Proses pengayakan tepung ini dilakukan oleh QC RM di gudang tepung. Menurut Fatmawati et al. (2009) dalam Ailani (2014) tahapan pengayakan merupakan tahap penting karena menentukan ukuran partikel yang terbentuk. Pengayakan sendiri merupakan pemisahan campuran partikel padat dengan ukuran yang beraga sehingga diperoleh keseragaman ukuran partikel dan bersih dari kontaminan dengan ukuran yang berbeda dengan tepung.

Pada tahapan ini tepung tidak hanya diayak saja dan tidak diamati sama sekali. Namun seorang QC akan mengamati hasil ayakan tepung tersebut apakah mengandung cemaran-cemaran yang tidak diinginkan atau bersih dari cemaran tersebut. Cemaran yang dapat masuk ke dalamnya bisa berupa kutu, serangga, serpihan kayu dari pallet, benang, dan sebagainya. Ukuran dari saringan atau shifter yang digunakan juga harus 20

mesh. Artinya, ketika lubang yang digunakan melebihi standar tersebut maka benda-benda yang tidak diinginkan bisa jadi masuk dan mengkontaminasi produk yang dihasilkan.

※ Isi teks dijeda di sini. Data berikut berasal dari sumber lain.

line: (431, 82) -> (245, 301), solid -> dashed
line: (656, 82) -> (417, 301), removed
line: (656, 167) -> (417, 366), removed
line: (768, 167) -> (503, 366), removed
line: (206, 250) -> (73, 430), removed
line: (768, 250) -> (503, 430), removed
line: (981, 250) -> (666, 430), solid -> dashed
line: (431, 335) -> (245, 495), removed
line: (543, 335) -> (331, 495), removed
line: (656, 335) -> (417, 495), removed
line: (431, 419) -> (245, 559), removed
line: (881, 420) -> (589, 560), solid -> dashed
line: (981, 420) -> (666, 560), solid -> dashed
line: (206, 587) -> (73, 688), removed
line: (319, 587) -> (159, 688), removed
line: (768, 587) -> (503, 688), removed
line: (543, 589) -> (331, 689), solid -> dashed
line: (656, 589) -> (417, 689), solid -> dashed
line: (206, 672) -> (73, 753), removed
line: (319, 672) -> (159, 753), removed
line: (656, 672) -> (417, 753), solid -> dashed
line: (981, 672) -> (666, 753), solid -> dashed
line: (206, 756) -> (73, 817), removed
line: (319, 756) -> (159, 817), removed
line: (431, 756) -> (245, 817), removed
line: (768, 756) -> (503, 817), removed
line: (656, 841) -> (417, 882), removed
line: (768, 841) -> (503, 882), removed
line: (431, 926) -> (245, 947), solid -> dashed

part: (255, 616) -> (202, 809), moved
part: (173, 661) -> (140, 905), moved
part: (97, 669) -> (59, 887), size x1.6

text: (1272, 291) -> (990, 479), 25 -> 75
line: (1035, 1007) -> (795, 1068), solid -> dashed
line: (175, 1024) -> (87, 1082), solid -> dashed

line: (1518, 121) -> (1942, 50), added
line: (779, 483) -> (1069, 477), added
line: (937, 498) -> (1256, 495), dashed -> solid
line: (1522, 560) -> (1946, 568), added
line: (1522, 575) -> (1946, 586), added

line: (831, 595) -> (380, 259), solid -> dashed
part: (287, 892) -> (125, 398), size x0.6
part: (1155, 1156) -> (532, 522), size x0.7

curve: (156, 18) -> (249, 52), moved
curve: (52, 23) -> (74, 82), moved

c. Saringan Larutan Alkali

Larutan alkali yang sudah disiapkan untuk menjadi bahan campuran dengan adonan juga perlu diperiksa. Larutan alkali yang digunakan terdiri dari beberapa komponen, yang salah satunya adalah garam. Garam yang digunakan pasti berasal dari laut dan bisa jadi pada saat proses pembuatan garam, ada pasir yang terikut sehingga mengkontaminasi larutan alkali. Maka dari itu diperlukan saringan yang diletakan di antara pipa tempat disemprotkannya larutan ke dalam tepung. Saringan yang digunakan akan menyaring benda-benda asing yang tidak diinginkan dan saringan ini diganti setiap kali produksi berlangsung. Saringan yang lama akan dicuci dan dibersihkan.

d. Penggorengan

Pada tahap ini, minyak goreng yang digunakan harus sesuai dengan standar yang ditentukan. Suhu minyak goreng harus pas untuk menghindari adanya bagian blok mie yang kurang matang ataupun terjadinya case hardening di mana permukaan blok mie menjadi sangat kering sedangkan bagian dalamnya masih basah. Selain itu ketinggian minyak juga merupakan parameter yang penting karena ketika minyak terlalu sedikit maka akan ada bagian yang tidak terkena minyak dan tidak tergoreng dengan baik. Waktu penggorengan juga perlu diperhatikan supaya tidak terlalu lama maupun sebentar untuk menghindari terjadinya gosong atau mentah.